We’re now self-hosting a number of capabilities, such as our Mastodon server and our PixelFed server (plus of course this blog!) An unexpected problem this has raised is the way Google repeatedly red-lists our domains for hosting phishing sites and malware. The problem with that? We do not and never have done any such thing. This problem is not unique to us; almost everyone who self-hosts via YunoHost encounters it and there is a massive thread on their support forum.
Why it’s happening
Frankly I don’t know. I mean, it’s obviously part of Google’s necessary and welcome defences against the bad guys. I’m glad they do that. But the assumptions on which they appear to be working, their triggers for action and the asymmetry of the process all make me very concerned. Because of some undocumented trigger, Google unilaterally causes everyone’s web browser to treat my domain as if it is hosting malware and it prevents staff and clients accessing our production services. Even after clearing a block their bot will sometimes re-apply it the same day - see the screenshot above.
It is false and baseless and the way they misrepresent us to clients approaches defamation (see the warning below) but they do it anyway because we are self-hosting so for them the risk/reward ratio is skewed towards blocking rather than investigating.
Whatever the reasons, the really big practical problem is the asymmetry of their process for us and every other self-hoster. They are fast and devastating on the “shoot first” front, but slow, opaque and uncooperative when it comes to “asking questions later”. Once Google has red-listed one of my domains, a sequence of adverse consequence follow:
- They automatically add the domain to a list in everyone’s browser that makes it block the domain with the red screen above.
- Since GMail (and I suspect other webmail providers) use the same blocklist, any e-mail with a link to that domain gets classified as phishing.
- That in turn can get anyone using the sites we host automatically reported to their mail administrator for abuse (and with almost no context - just a statement they are sending malware links around).
- Sometimes, they add the domain to a more dangerous blocklist that makes DNS providers delist the domain so it won’t resolve to an IP address - there’s a helpful tool for detecting this because even my ISP (Hover) does not tell me they are blocking my domain.
- All my Yunohost-managed sites use a shared LDAP, so the LDAP domain then also gets red-listed, impacting every production system.
All this happens within a few minutes of the relevant bot deciding my Yunohost LDAP is a phishing site. It can then take several hours for me to be advised they have done this, via the search.google.com portal where I have registered all our domains. If I had not done this, I would get no notifications – in Google’s world, convicted phishers get no chances to prove they are innocent and there’s no deterministic appeals process.

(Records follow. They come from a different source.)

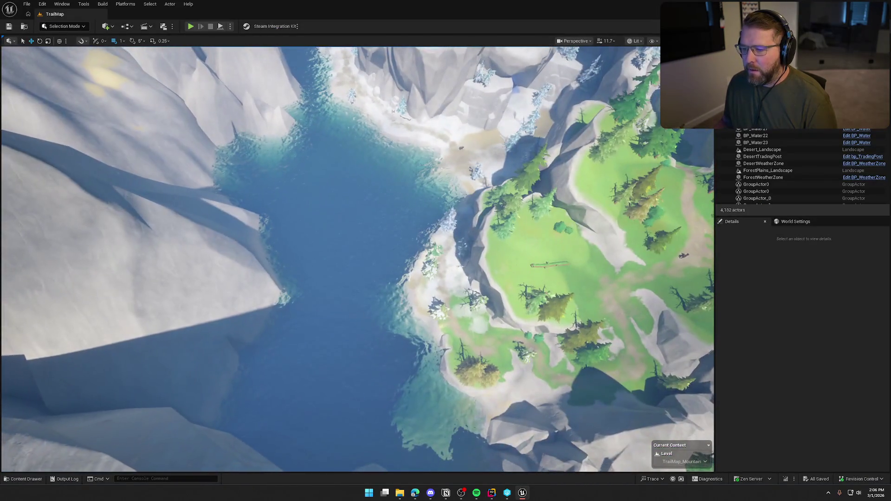
- Frame and delete the BP_Water23 water plane
left_click(364, 198)
key("f")
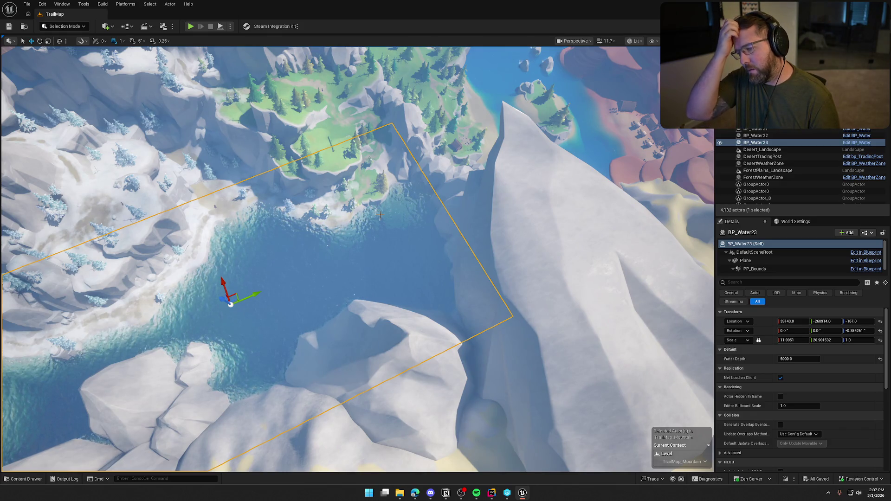
left_click_drag(379, 214, 306, 216)
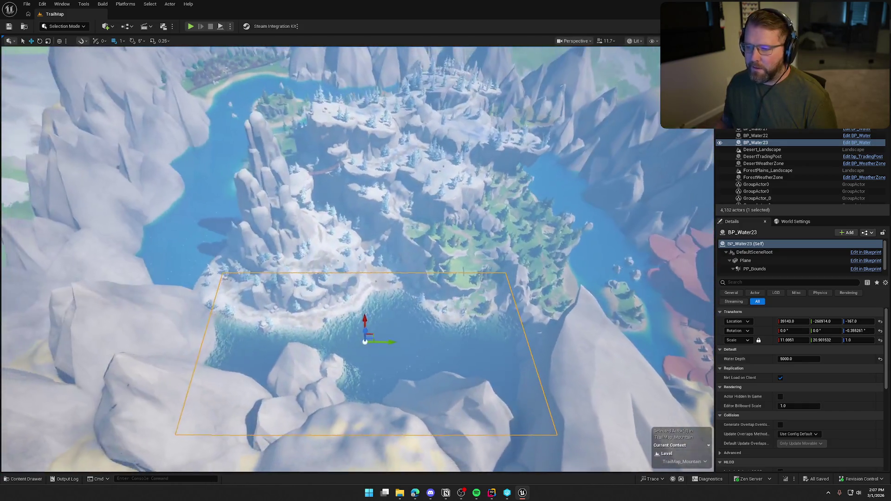
key("Delete")
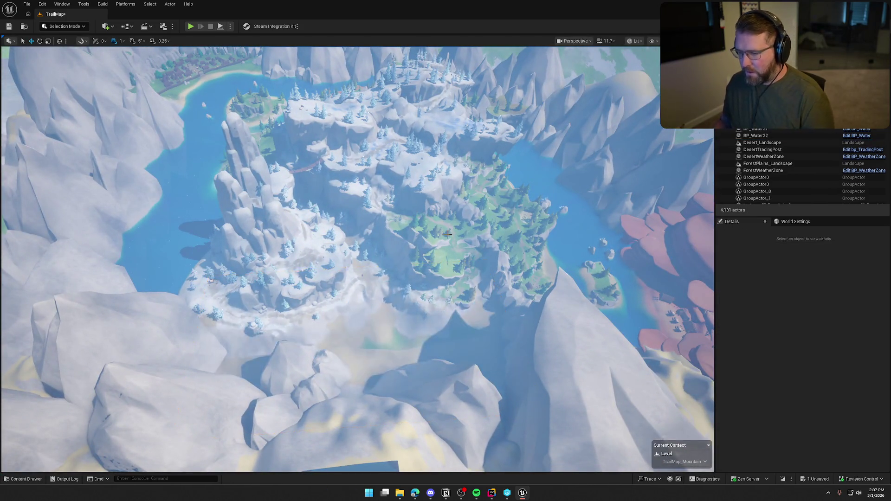
- Alt-drag BP_StylizedRiver3 to create the copy BP_StylizedRiver6 beside it
left_click(565, 227)
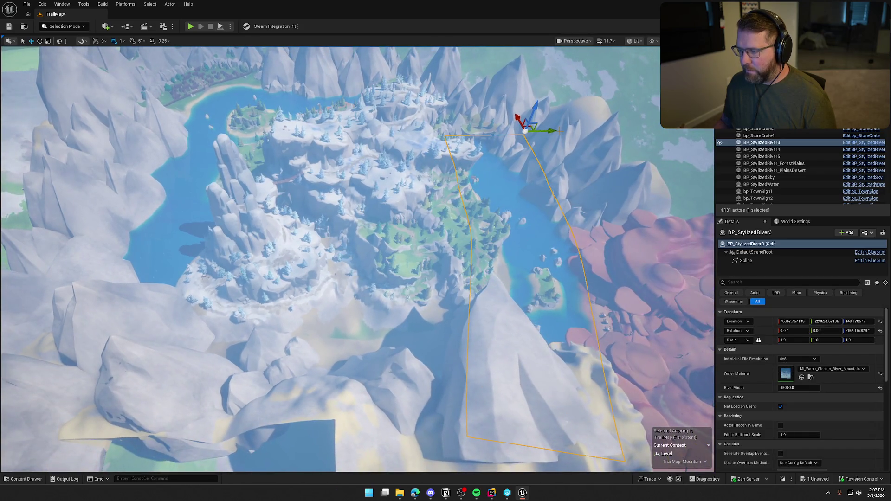
mouse_move(549, 131)
left_mouse_down()
mouse_move(379, 134)
mouse_move(445, 139)
mouse_move(420, 139)
mouse_move(426, 154)
left_mouse_up()
key("e")
key("w")
scroll(459, 138, "up", 2)
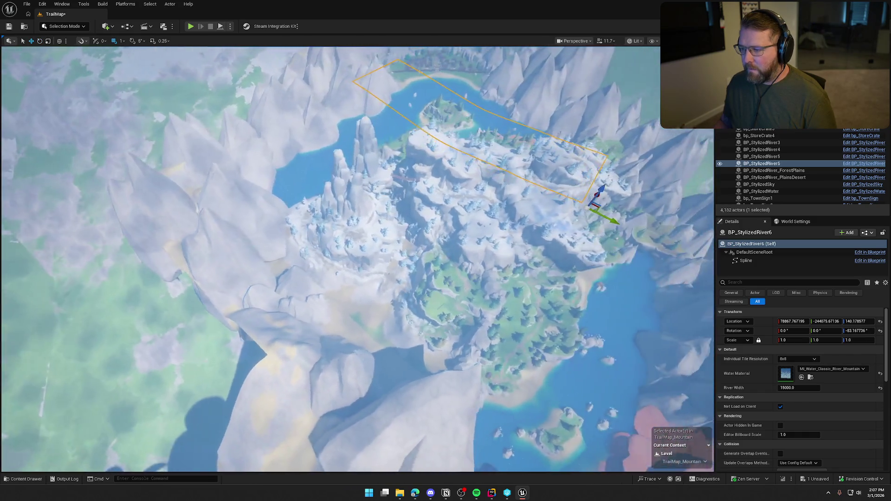
scroll(574, 281, "up", 2)
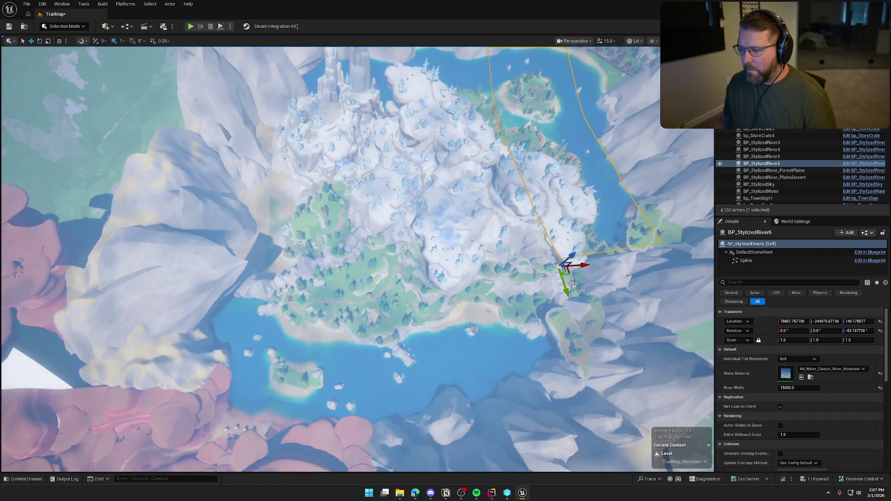
- Move the river copy into the canyon water and rotate it about 27 degrees
left_click_drag(568, 274, 227, 318)
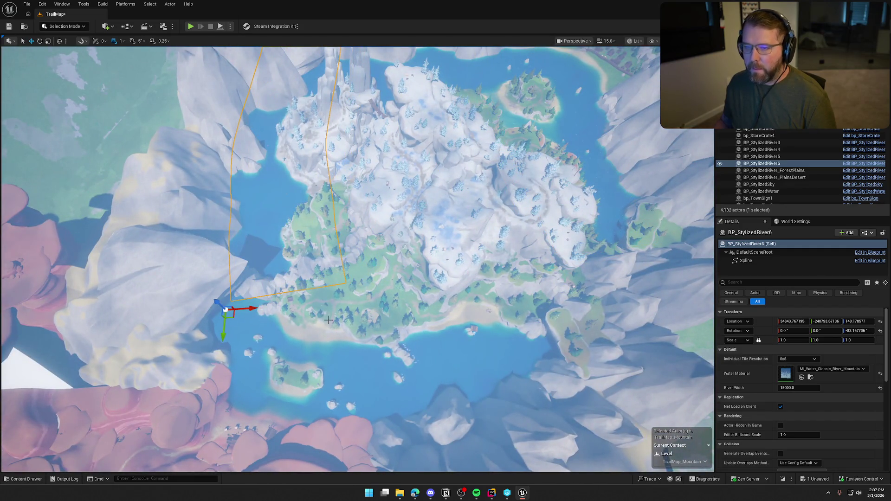
scroll(403, 275, "up", 5)
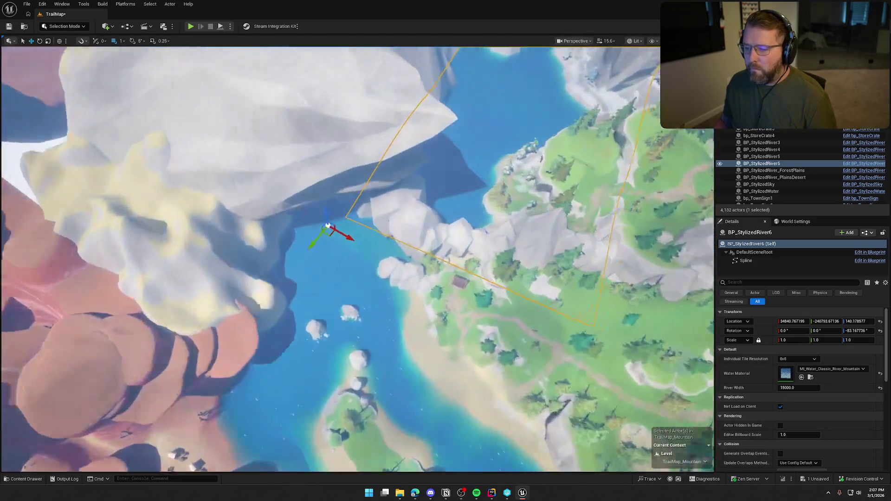
scroll(357, 258, "up", 5)
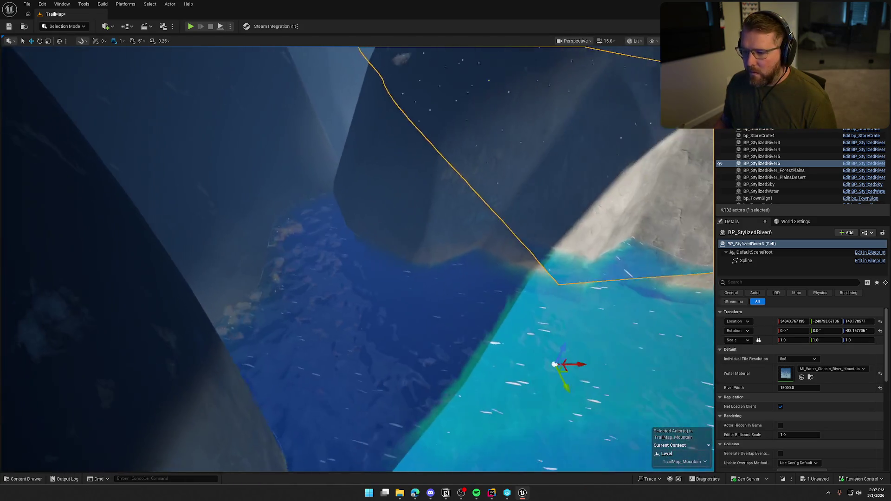
mouse_move(544, 355)
left_mouse_down()
mouse_move(288, 308)
mouse_move(243, 260)
mouse_move(255, 222)
left_mouse_up()
scroll(357, 258, "up", 3)
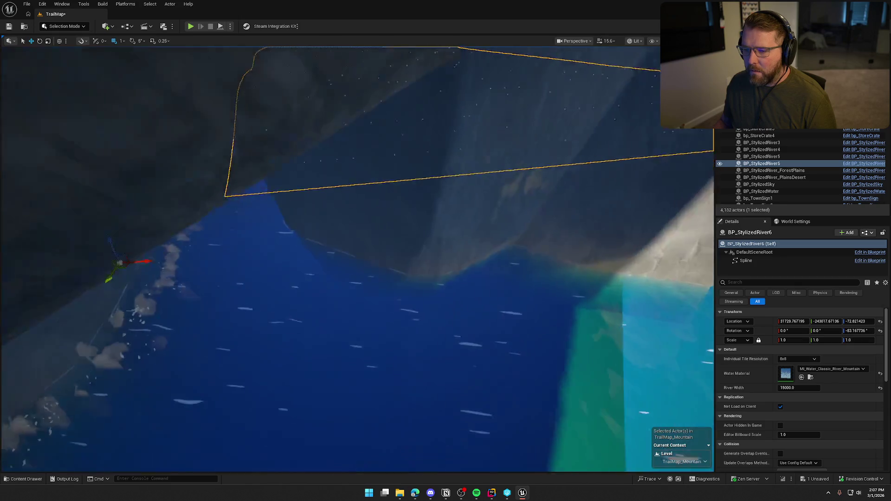
key("e")
mouse_move(318, 324)
left_mouse_down()
mouse_move(320, 311)
mouse_move(129, 253)
mouse_move(60, 243)
mouse_move(139, 242)
mouse_move(271, 262)
mouse_move(102, 162)
mouse_move(106, 209)
mouse_move(119, 232)
mouse_move(117, 198)
mouse_move(193, 231)
mouse_move(219, 348)
left_mouse_up()
key("w")
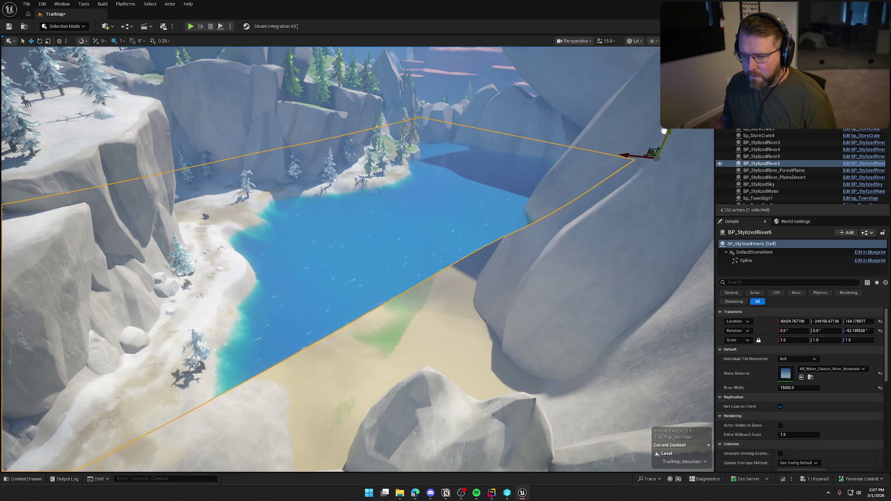
- Frame the river copy and select its spline for point editing
left_click_drag(624, 175, 503, 145)
key("e")
key("f")
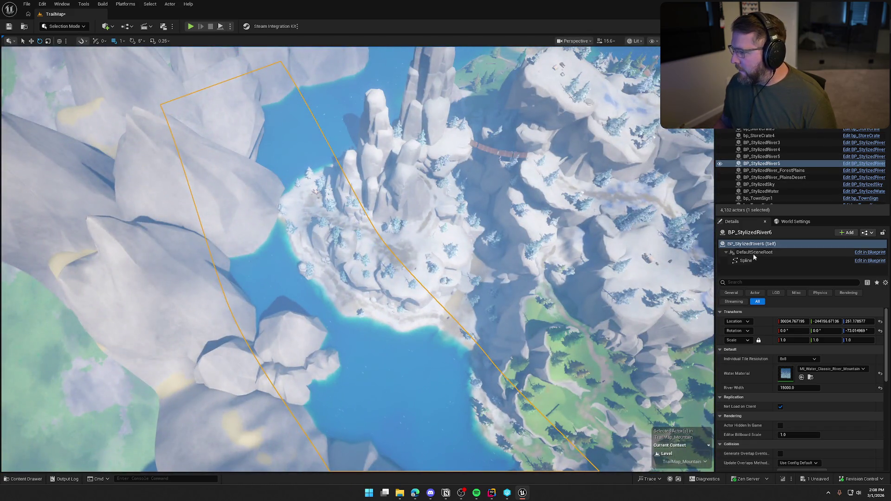
left_click(746, 260)
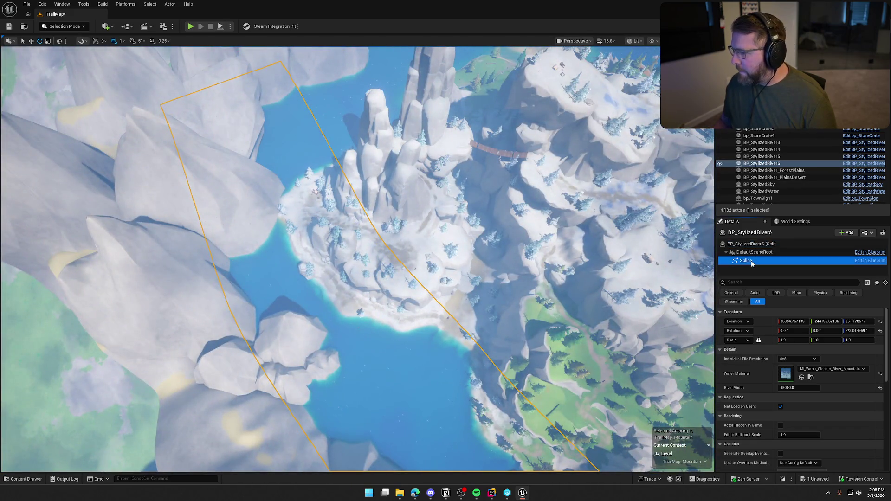
key("f")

Once they have red-listed my domain, what can I do to get it unblocked? It turns out Google don’t even admit to the possibility of a false positive. All their processes are heavy on gaslighting you into believing you are the problem. So you have to go along with their game and tell them what you did to remove the malware and beg for unblocking via the portal. There’s no ticket and no tracking. Even when they finally unblock my domains, they never explain anything - they just tell me to take more care not to let the malware be implanted next time.
Removing The Block
So how do we remove these blocks? I have a well-trodden process that often gets the block delisted within a few hours (although it can take 3-5 days, and the confirmation via the search portal can take even longer).
- Add the domain to your list at https://search.google.com/, ideally via a DNS authentication. Doing it this way also authenticates all subdomains.
- Check the report is false using Virus Total - you never know, this might be the one time Google has it right!
- Ask for a review on search.google.com, explaining it is a false positive and details of the software you are using.
- Ask all other users to report a false positive via the red screen (press the “Details” button).
I can’t help thinking Google is out of order here. Making my domains repeatedly unusable, effectively without notification or appeal, and falsely telling my clients and staff that I and my company are a bad actor on the Internet, seems an extreme consequence of their defence actions. It’s as if their worldview excludes the possibility that people might be self-hosting servers on the Internet. Or, worse, as if the extremity of their action has the useful side-effect of driving business their way. Personally I think it’s time some regulators took a look at things. How about you?